We built a SwiftUI iOS client, designed with Figma Make, connected to a FastAPI backend hosted on GX10. Health data is stored per client on the ASUS GX10, anonymized in memory by removing geospatial references or name indicators, and finally persisted on MongoDB Atlas. During inference it's passed into Google ADK framework for tool calling on the structured HealthKit data powered through LiteLLM/Ollama. Each user has an isolated agent, and agents communicate through a pub/sub Valkey broker. Streams using anonymized “shouts” and replies that distribute relevant health records, and responses are only created and gauged for reasoning, relevance, and historical health trends per peer.

Challenges we ran into

Some challenges we ran into were provisioning the ASUS GX10, also figuring out what model to use for inference to optimize speed and efficacy.
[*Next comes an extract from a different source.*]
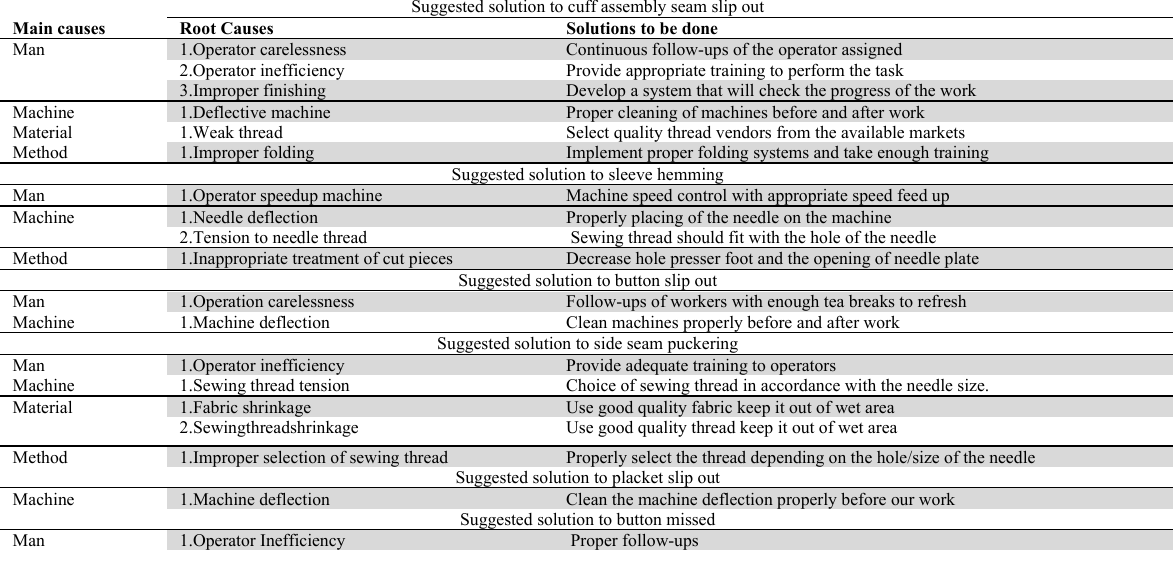
Suggested solution to minimize root causes for vital few shirts defects 6 Suggested solution to cuff assembly seam slip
Also figuring out what sub-agents to call and how to effectively let them communicate with each other. Another challenge was configuring Tailscale between our local devices and our ASUS computer when connecting to a shared network.

Accomplishments that we're proud of

Some accomplishments were proud of we were able to create a private peer-to-peer decentralized system with crowdsourced medical data and insights with an anonymity aspect. We were able to give valuable advice since this information is from people of a similar stature. Normally this information is hard to spread within a community, however studies show genetic predisposition matters when tackling health conditions so having a vast well of that data is super awesome to think about at scale.

What we learned

We learned how powerful multi-agent systems are, especially when designing communication protocols between them. We learned how important demo speeds are with context size, model choice, and orchestration design. And finally, specifically for our product, we learned that the best health insights come from direct user experiences.

What's next for PeerHealth

Next, we'd continue to improve our existing features, such as stronger peer matching and better insights. We would also continue to add new features like speak to text, so we can converse with the model easier.